Tina: ahora mismo me pongo a correr. Pero acompañada, ¿de acuerdo? Espero que estés cerca en la carrera, porque si algo falla, tú siempre echas una ayudita. Gracias.

Gurb siempre tan documentado... Pero esta vez te has lucido: no conozco la canción pero la letra es muy bonita; seguro que con la voz de Ana Belén es preciosa. ¿La conoces tú? Muchas gracias y hasta siempre.

Tximeleta, yo también estoy feliz de leerte, de leeros. Y gracias por las alpargatas, que como siempre escribo desde casa, mejor eso que unos zapatos de tacón de aguja, ¿no? Nos vemos en el foro!

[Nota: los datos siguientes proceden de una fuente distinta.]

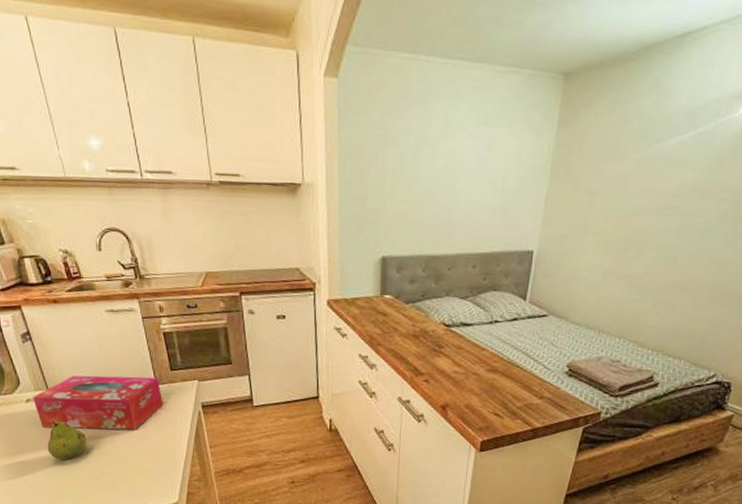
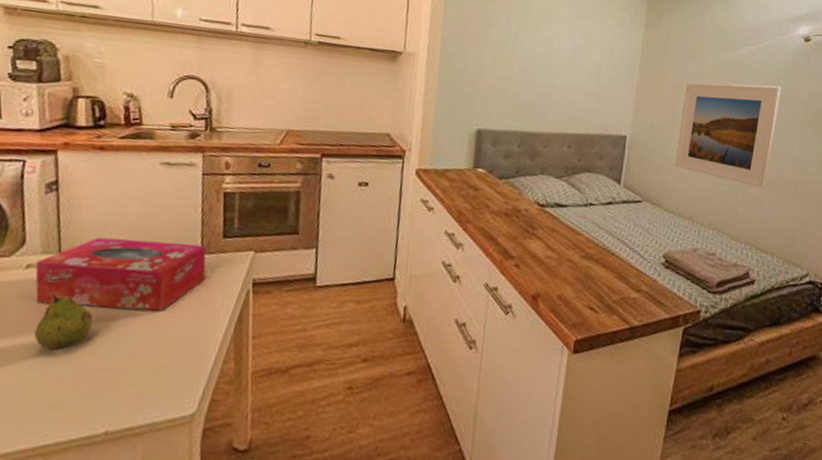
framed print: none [584,180,713,294] -> present [675,83,782,188]

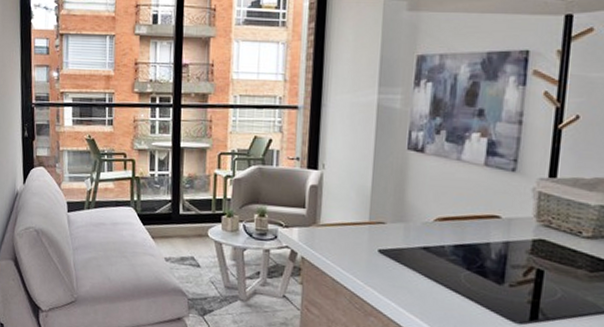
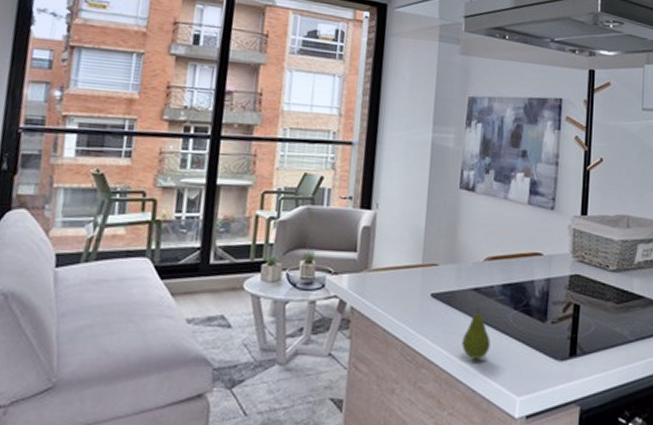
fruit: none [410,265,441,314] -> present [461,307,491,359]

Chics, ¿cómo me ves desde tus más de cinco mil? Prepárate, porque ahora mismo cojo carrerilla y te alcanzo, ¿eh? Un abrazo.

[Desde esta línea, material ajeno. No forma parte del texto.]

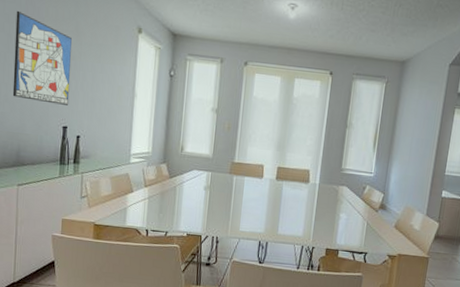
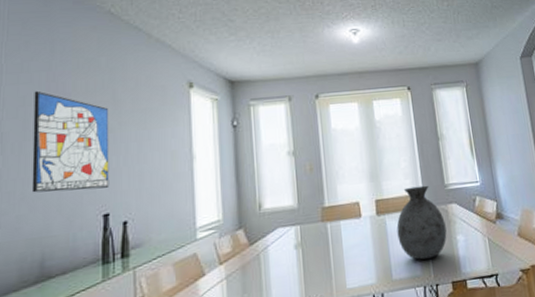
vase: none [289,163,334,226] -> present [396,185,447,260]

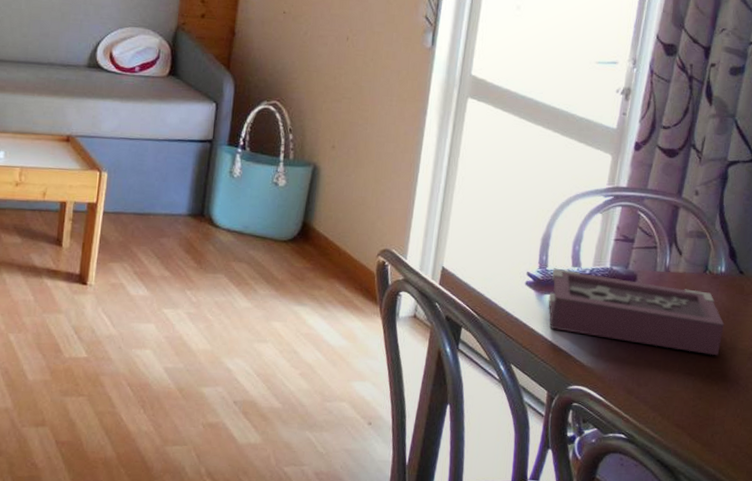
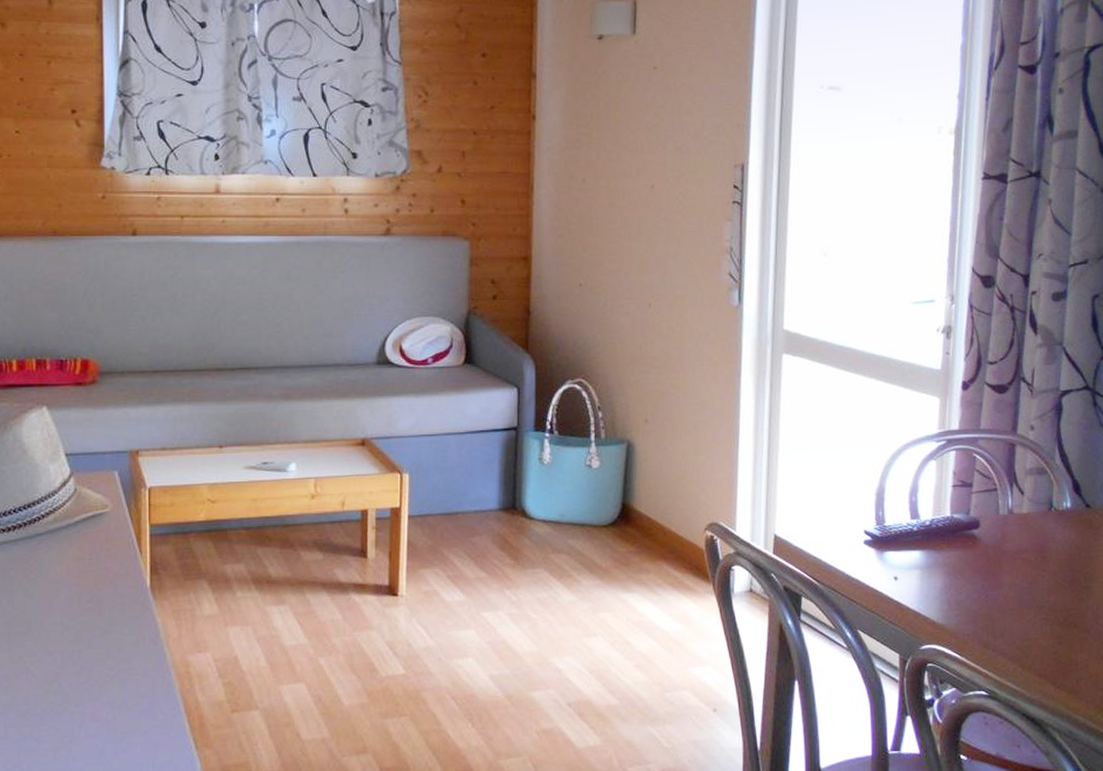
book: present [548,268,724,356] -> none [889,522,1077,597]

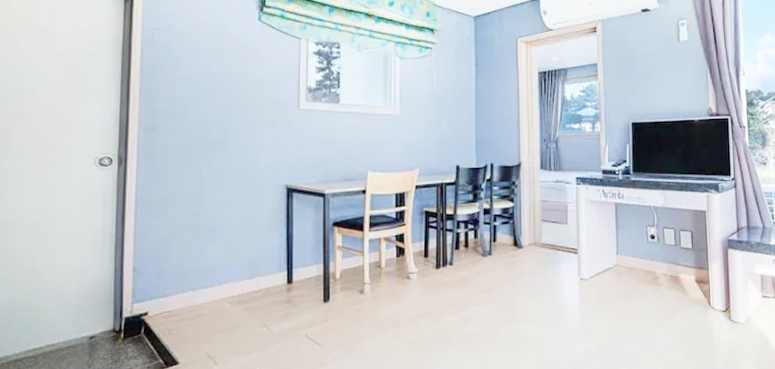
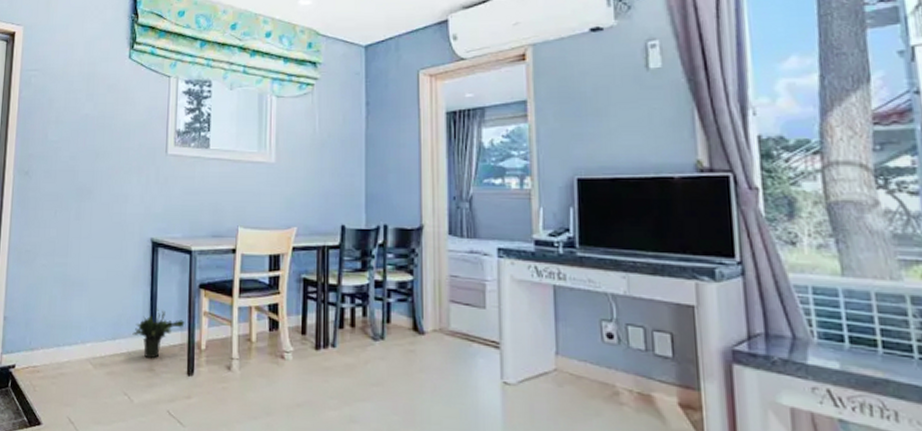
potted plant: none [270,247,320,292] -> present [132,308,185,359]

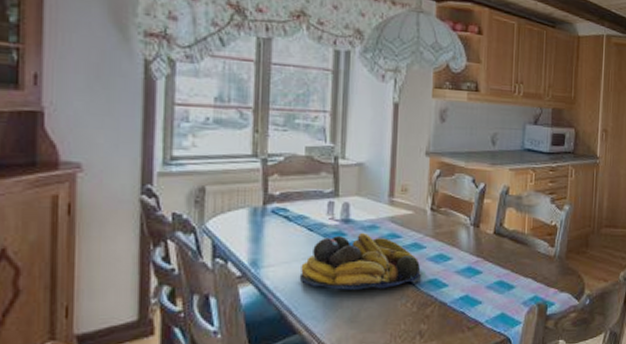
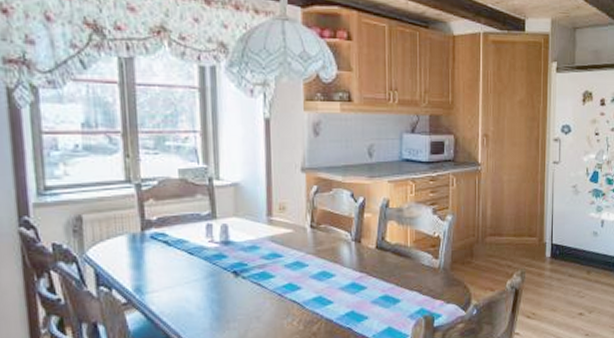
fruit bowl: present [299,232,421,290] -> none [184,253,305,312]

Domtom, otro forero prolífico: cuidadín que llevas ya un montón de velas... Me encanta leerte; siempre estás ahí ayudando: ¿me contarás el secreto de disponer de tanto tiempo libre? Segur que sí, oi? Moltes gràcies!

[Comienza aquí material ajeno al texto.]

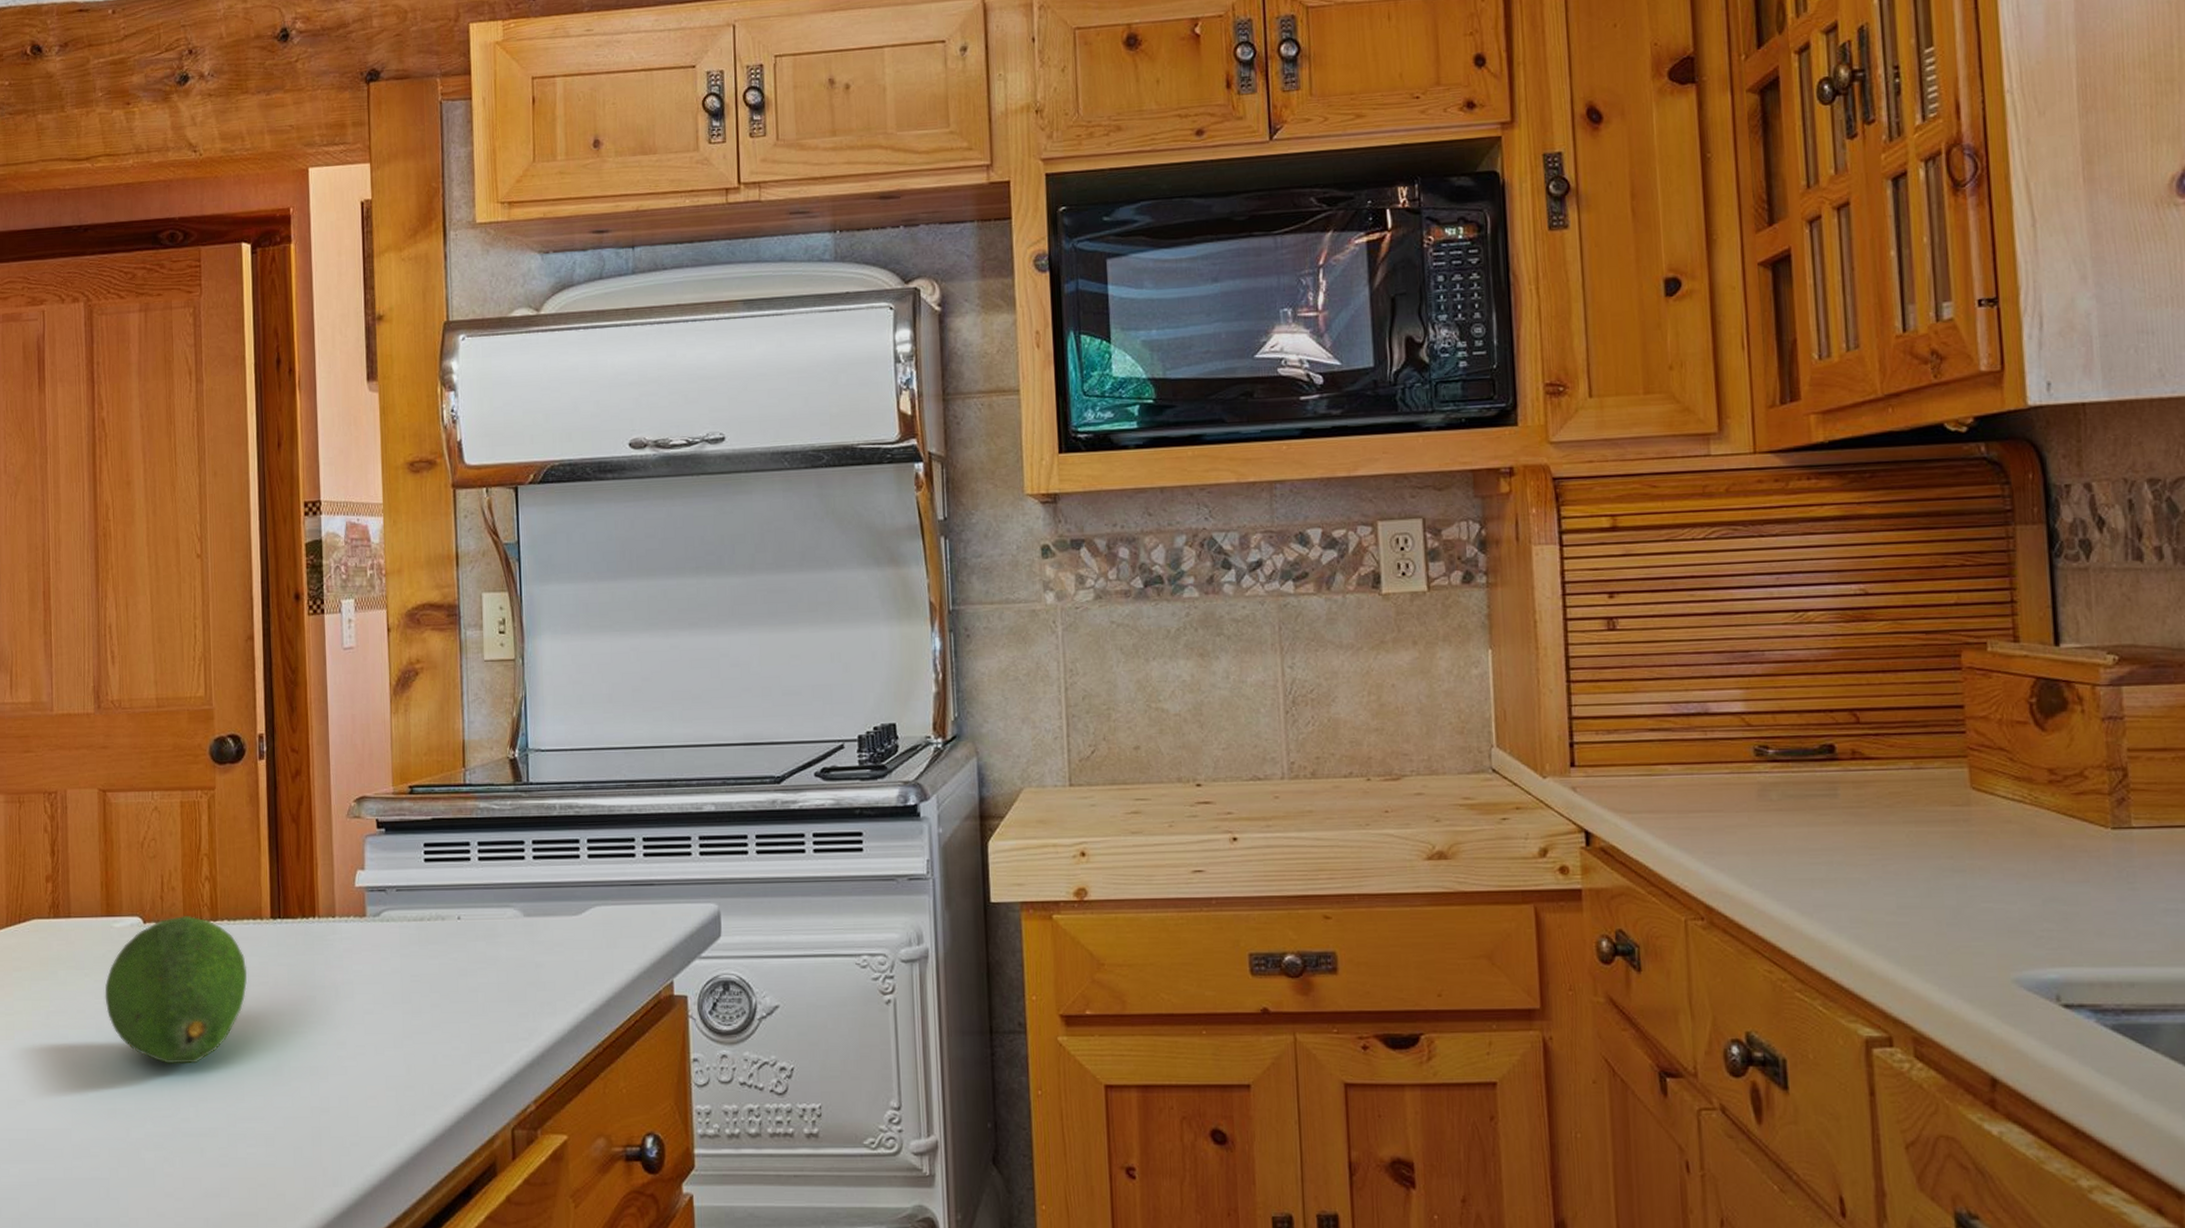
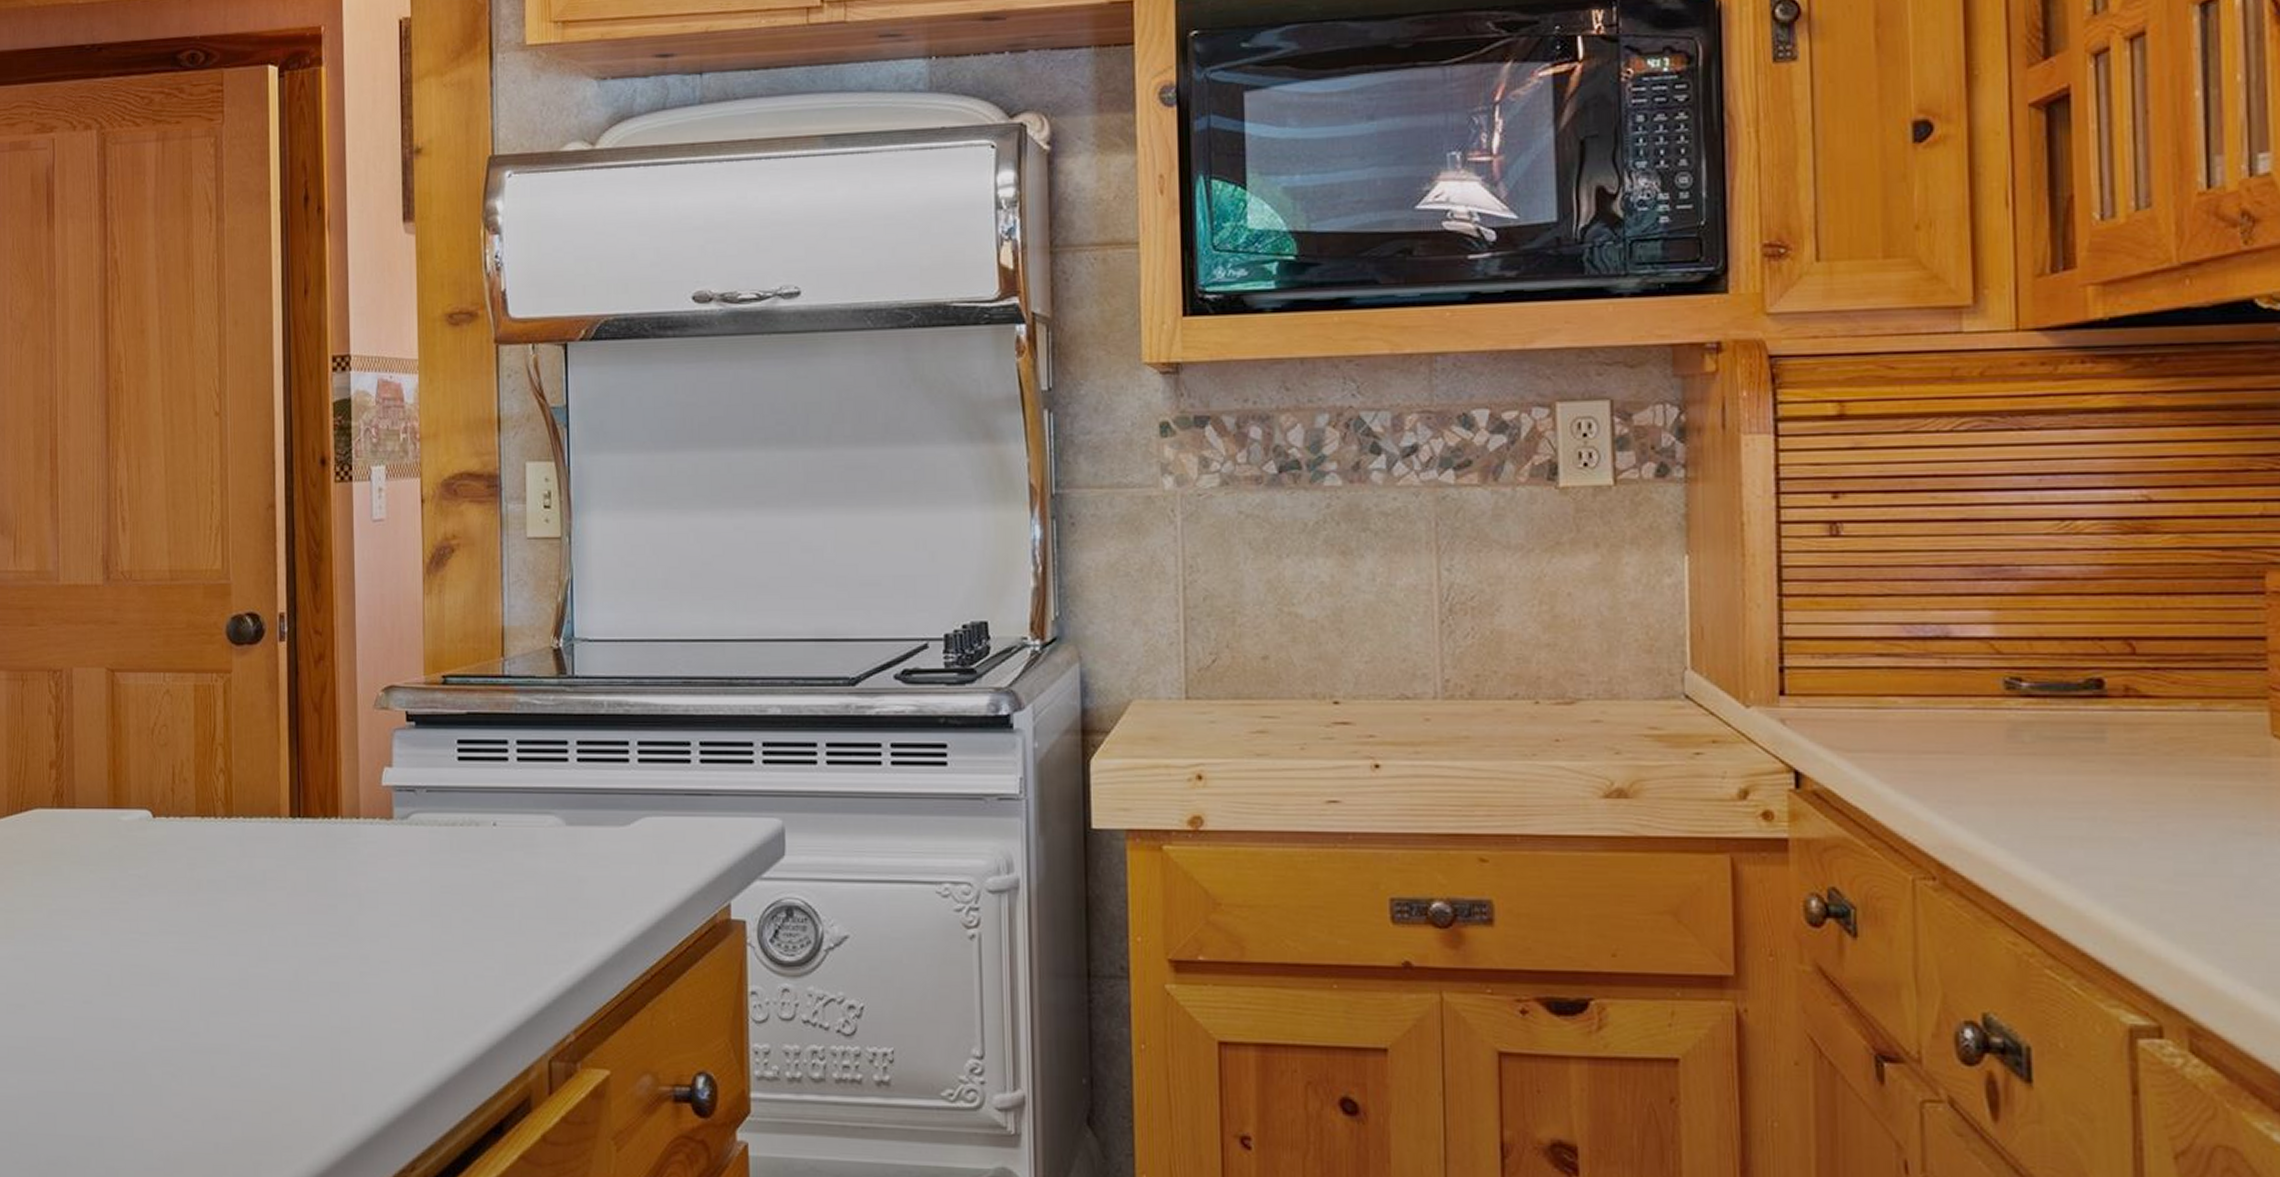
fruit: present [105,915,247,1064] -> none [111,810,263,974]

Un abrazo muy fuerte a todos y gracias otra vez.
Marisol


----------



## Víctor Pérez

Es para mí un placer encontrarme contigo por estos foros. Sigue así.
Un abrazo,
Víctor


----------



## Marlluna

También tú me gustas mucho, Víctor 
Nos vemos por estos lares...
Marlluna


----------